Later in the trip, the students paid a visit to Robben Island, where Nelson Mandela was imprisoned. They also toured a community treatment center for HIV run by the non-government organization mothers2mothers, which offers testing, education, treatment, and support for women infected with the virus. This stop was particularly poignant for Catarina Matthews ’16, as her late grandmother, Marie Matthews, donated seed money to start mothers2mothers.
With a visit to South Africa, sight-seeing is also an important part of the agenda. The students had a chance to see African penguins on Boulders Beach and they spotted elephants, cheetahs, lions, tigers, and zebras on the Aquila Game Reserve.
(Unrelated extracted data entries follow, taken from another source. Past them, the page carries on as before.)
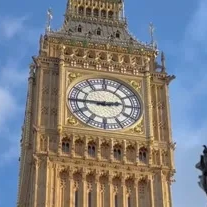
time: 2:45
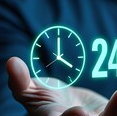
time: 4:00
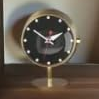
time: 1:51
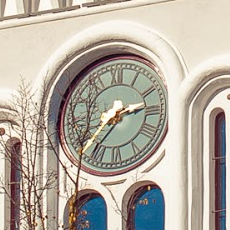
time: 2:36
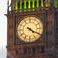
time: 4:19
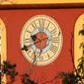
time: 9:41
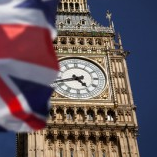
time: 4:42
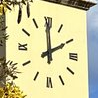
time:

For Emma Cullen ’17, this unit was the perfect mix of site-seeing, community service, and cultural immersion. “I loved it,” she says. “It made me appreciate the things I’m fortunate to have. In the townships surrounding Cape Town, people live in boxes, and when some kids go to school, that’s the only meal they get.” Another added bonus for Emma was making new high school friends on a far-away continent. “They’re following us on Instagram, and one girl posted a picture of the two of us,” she says, adding that their tour guide sent her birthday wishes over the summer.
When it came time to say “sala kakuhle,” (good-bye in Xhosa), Emma admits there were tears. “I didn’t want to leave,” she says.